The visit to Dearborn, home to one of the country's largest populations of Arab Americans, came shortly after Biden and nine other presidential candidates addressed black leaders and activists at a national NAACP convention in Detroit.

The 76-year-old former senator talked with Mika’il Stewart Saadiq of the Michigan Muslim Community Council, Sheikh Ahmed Hammoud of the Islamic Center of America and Shaykh Mohamad Almasmari of the Muslim Unity Center.

He was joined on the trip by his granddaughter, Finnegan, who is a college junior.

"If Joe Biden could sit down with everybody in America, he'd win in a landslide," Duggan said after the lunch, recounting Biden's interactions in the restaurant with both 70-year-old customers and teenagers. "He just related to everybody."

Biden grew into a major advocate for Detroit during the Obama administration, paying visits to the city during its revitalization and helping it to land federal grants. Duggan described Biden as a "car guy" and noted he "spent a lot of time" with the vice president when Detroit was going through bankruptcy. 

"We have a lot of talent in the Democratic Party, and I think a lot of Democrats could compete (against Trump)," the mayor said. "I don't think anybody would be as strong in Michigan as Joe Biden."

Duggan also introduced Biden later in the evening during a private campaign fundraiser at the home of Detroit businessman Dennis Archer Jr.

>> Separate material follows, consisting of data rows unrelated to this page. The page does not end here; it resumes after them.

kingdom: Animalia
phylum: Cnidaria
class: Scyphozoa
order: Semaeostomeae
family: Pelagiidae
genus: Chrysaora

Speaking to more than 100 donors, Biden spoke primarily about Trump, criticizing the Republican incumbent on both domestic and foreign policy while arguing the president has hurt the country’s reputation around the world.

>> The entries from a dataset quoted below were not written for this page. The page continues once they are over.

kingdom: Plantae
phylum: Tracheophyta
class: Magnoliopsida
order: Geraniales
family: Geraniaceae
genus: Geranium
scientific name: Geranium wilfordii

“Eight years of this man will change the nature of who we are in this country,” Biden said. “He wants to be president for a base, his base, about 30 percent of the public. I want to be president for all Americans, Democrats, Republicans, independents.”

Attendees included former Gov. Jim Blanchard, former Detroit Mayor Dennis Archer (father of the host), civil rights attorney Butch Hollowell, former Detroit City Councilwoman Sheila Cockrel and Detroit Regional Chamber President and CEO Sandy Baruah.

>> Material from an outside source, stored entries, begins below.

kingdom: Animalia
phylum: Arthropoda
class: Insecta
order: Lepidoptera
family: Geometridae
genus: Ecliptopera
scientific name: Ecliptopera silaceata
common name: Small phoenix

Former Michigan Democratic Party Chairman Lon Johnson also attended the private fundraiser with his wife, Julianna Smoot, former White House Social Secretary and deputy manager on President Barack Obama’s 2012 re-election campaign.

“The last thing you all need is another tax cut, and you ain’t getting it from me,” Biden told the affluent crowd, saying he would focus on growing the middle class if elected president. “When they do well, the wealthy do very well, and the poor have hope and have a way up.”

Biden rarely mentioned his Democratic primary competitors — joking that there were about 300 of them — until local businessman George Barnes, owner of Heritage Optical, urged him to be tougher in the second presidential debate next week in Detroit.

“I’m not going to be as polite this time,” Biden vowed, referencing his sparring with Sen. Kamala Harris in the first debate. “Because this is the same person who asked me to come to California and nominate her in her convention.”

Biden raised more than $22 million nationally in the second quarter, the second-highest total among the 25 Democratic candidates, but his Michigan haul of around $68,000 was only the fifth-highest among the field.

Duggan and Biden are longtime political allies, and the mayor joined the presidential hopeful at several campaign events despite political controversies that have surrounded his own office in recent months.

Michigan Attorney General Dana Nessel's office is reviewing allegations that two city of Detroit employees were directed to delete emails related to a nonprofit dedicated to premature births known as the Make Your Date program. 

The state's review comes amid a probe launched this spring by Detroit Inspector General Ellen Ha to determine whether Duggan and city officials potentially "abused their authority" by providing preferential treatment to the program run by Wayne State University. 

Michigan Republican Party Chairwoman Laura Cox has asked Nessel's office to investigate Duggan's chief development officer of grants, Ryan Friedrichs, who was accused in a whistleblower lawsuit of firing an employee for raising concerns over Detroit's Motor City Match program, a federally funded effort designed to aid small businesses.